▸ **CONSIGNA DEL EJERCICIO**
Redacta la continuación del texto sobre el antisemitismo y el conflicto palestino-israelí, comenzando justo después de su última oración.

▸ **PASAJE PROPORCIONADO**
* * * *

Es sobre este trasfondo que debe leerse el drama palestino-israelí, drama que un progresismo pretendidamente ilustrado aborda con ligereza, creyéndose muy creativo al diferenciar entre “sionistas repudiables” y “judíos (no sionistas) aceptables”. Sin embargo, aunque el judaísmo actual no se reduce al Estado de Israel, es cierto que la relación de los judíos del mundo –sionistas o no- con ese  estado es innegable. Esta relación, sin embargo, pone juego no sólo la situación del estado de Israel sino la de los judíos de la diáspora, es decir, para el caso, la de muchos argentinos. El atentado contra la AMIA (que siguió, no lo olvidemos, al perpetrado contra la Embajada de Israel, donde, digámoslo, de los 29 asesinados, sólo 11 fueron israelíes) es un modo criminal de ponerlo en evidencia. Siglos de una cultura, sus memorias, sus lenguajes, sus herencias de todo tenor son, en cambio, modos legítimos de una trama entrañable e intrincada que no se deja reducir al concepto de “religión” tan apto para el desdén de quienes olvidan la necesidad de pensar aquello que, con Benjamin, podemos llamar disposición laica, una disposición que no desconoce la tentación siempre presente de la guerra de religiones.

 

Que, en esa trama, el mundo árabe agite los peores estereotipos del viejo antisemitismo europeo del siglo XIX que visten al judío con las ropas del mal metafísico inalienable; que “Los Protocolos de los Sabios de Sion” (cuya idea central es lo que nuestros ilustrados repiten, impunes,  cuando hablan del “lobby judío internacional”) vayan por la octogésima reedición y sea fácilmente adquirible en cualquier librería de, digamos, El Cairo; que la prensa árabe represente al “sionista” con los rasgos de las peores caricaturas de Der Stürmer -el judío como serpiente, el judío cuyo cerebro tiene forma de pulpo (símbolo de la conspiración mundial), el judío sentado sobre una enorme bolsa de dinero, etc.- no es un mero detalle. Más aún: que tantos intelectuales argentinos –que, sin vacilar, tildan de nazi al estado de Israel- se abstengan de abordar esas cuestiones, no resulta solo doloroso sino, sobre todo, sumamente preocupante.

 

Porque en este escenario, las diatribas iraníes que llaman a la aniquilación de la “entidad sionista” se articulan a su negacionismo de la Shoah en tanto política de estado: si Israel es solo el resultado de la Shoah, basta con denegar la realidad histórica de la aniquilación sistemática de los judíos para que ese estado pierda toda legitimidad. Y, sin embargo, no alcanza, hace falta algo más, es preciso volver a explicitar la cualidad maligna del judío: de allí que se lo califique de “nazi” igualando la estrella de David con la swástika. Por eso el negacionismo árabe que refuta la Shoah se afana por demostrar la complicidad de sionistas y nazis. Así se da una especie de antisemitismo en reversa: los judíos se portan ahora como los nazis lo hicieron entonces, por eso la eliminación de los judíos -al menos en Medio Oriente- deviene una “solución” aceptable.

* * * *

▸ **LÍNEAS EN BRUTO**
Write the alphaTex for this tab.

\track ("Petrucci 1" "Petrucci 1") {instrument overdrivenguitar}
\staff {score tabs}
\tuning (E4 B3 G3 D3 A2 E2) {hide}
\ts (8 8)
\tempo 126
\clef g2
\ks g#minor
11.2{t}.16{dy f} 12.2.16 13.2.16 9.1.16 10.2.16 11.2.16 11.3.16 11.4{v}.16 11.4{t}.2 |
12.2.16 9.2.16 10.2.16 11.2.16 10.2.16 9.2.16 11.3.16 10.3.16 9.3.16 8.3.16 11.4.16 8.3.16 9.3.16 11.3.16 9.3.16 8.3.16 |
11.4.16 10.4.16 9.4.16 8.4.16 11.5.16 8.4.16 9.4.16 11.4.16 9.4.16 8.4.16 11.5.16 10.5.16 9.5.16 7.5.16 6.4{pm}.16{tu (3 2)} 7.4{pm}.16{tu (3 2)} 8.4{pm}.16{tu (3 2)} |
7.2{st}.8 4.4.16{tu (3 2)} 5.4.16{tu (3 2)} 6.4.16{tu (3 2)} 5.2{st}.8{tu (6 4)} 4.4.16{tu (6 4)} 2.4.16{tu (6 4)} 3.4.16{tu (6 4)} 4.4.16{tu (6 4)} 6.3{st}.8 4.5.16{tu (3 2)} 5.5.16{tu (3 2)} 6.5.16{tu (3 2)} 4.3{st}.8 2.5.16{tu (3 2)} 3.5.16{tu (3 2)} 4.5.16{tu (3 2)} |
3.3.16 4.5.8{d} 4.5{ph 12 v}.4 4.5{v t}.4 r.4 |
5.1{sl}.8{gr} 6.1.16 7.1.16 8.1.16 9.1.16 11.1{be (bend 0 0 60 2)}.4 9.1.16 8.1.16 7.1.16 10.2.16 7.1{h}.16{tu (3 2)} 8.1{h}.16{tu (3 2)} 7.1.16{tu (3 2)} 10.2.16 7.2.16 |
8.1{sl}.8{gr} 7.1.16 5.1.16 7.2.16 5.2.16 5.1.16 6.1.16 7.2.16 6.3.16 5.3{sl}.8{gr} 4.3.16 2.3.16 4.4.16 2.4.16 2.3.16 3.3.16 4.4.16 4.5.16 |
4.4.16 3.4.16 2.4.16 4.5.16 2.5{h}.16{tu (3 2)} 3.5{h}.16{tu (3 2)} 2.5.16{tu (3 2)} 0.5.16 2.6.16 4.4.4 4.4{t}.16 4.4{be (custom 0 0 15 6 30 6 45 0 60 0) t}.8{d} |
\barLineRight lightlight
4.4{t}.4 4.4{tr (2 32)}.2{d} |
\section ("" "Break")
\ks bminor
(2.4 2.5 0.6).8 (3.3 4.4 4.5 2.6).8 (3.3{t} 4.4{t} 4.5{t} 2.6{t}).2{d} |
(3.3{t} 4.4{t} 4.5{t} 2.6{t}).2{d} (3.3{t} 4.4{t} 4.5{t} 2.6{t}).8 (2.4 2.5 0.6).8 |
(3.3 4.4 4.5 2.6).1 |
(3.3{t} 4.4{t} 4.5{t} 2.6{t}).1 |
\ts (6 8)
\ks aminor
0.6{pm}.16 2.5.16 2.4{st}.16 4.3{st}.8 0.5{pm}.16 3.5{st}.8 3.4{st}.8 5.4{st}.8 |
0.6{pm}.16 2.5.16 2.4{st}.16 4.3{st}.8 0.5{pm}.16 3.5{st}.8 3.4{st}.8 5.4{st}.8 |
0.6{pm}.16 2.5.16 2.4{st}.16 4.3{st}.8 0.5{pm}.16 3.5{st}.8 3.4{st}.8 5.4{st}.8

* * * *

▸ **RESULTADO OBTENIDO**
Es probable que quienes rápidamente enarbolan la palabra nazi ignoren que esto no es sino una reedición de un viejo motivo del anti judaísmo cristiano: el verdugo deslizando en el martirio que inflige a su víctima el acta de acusación que justifica, a fortiori, su propia brutalidad. Los judíos, perseguidos por no haber sabido leer su propio Libro, eran, por tanto, doblemente perseguidos demostrándose así cuán adecuado es el padecimiento que los aflige, porque su miseria es el signo mismo de su vileza. Esa es la lógica que reaparece, intacta: si la verdadera cifra de Auschwitz es Israel, el horrendo secreto judío ha sido sacado a la luz y explica, hoy, a tantos años de la matanza, su propio padecimiento, nunca tan merecido.

 

¿Cómo puede ser, entonces, que el progresismo argentino no repare en que igualar israelí a nazi constituye una mortificación no solo absurda sino decididamente cruel hacia los judíos, sionistas o no? ¿Cómo puede obligarlos –obligarnos- a aceptar esa calificación para el Estado de Israel, so pena de ser excluido de sus ámbitos? Ésta es una operación que da lugar a lo que, certeramente, Alejandro Kaufman nombra como la ocasión de un nuevo marranismo: “No nos matan ni nos encierran en ghettos, nos exigen que denominemos nazis a los israelíes o a los judíos que se niegan a proferir esas palabras y símbolos. Algo que recuerda irresistiblemente la conversión forzada: el judío podía purificarse si abrazaba la religión cristiana. Ahora puede purificarse si renuncia a su condición judía.” Ser marrano hoy consiste, entonces, en aceptar la comparación entre judíos y nazis, aceptar la autodenigración como judíos.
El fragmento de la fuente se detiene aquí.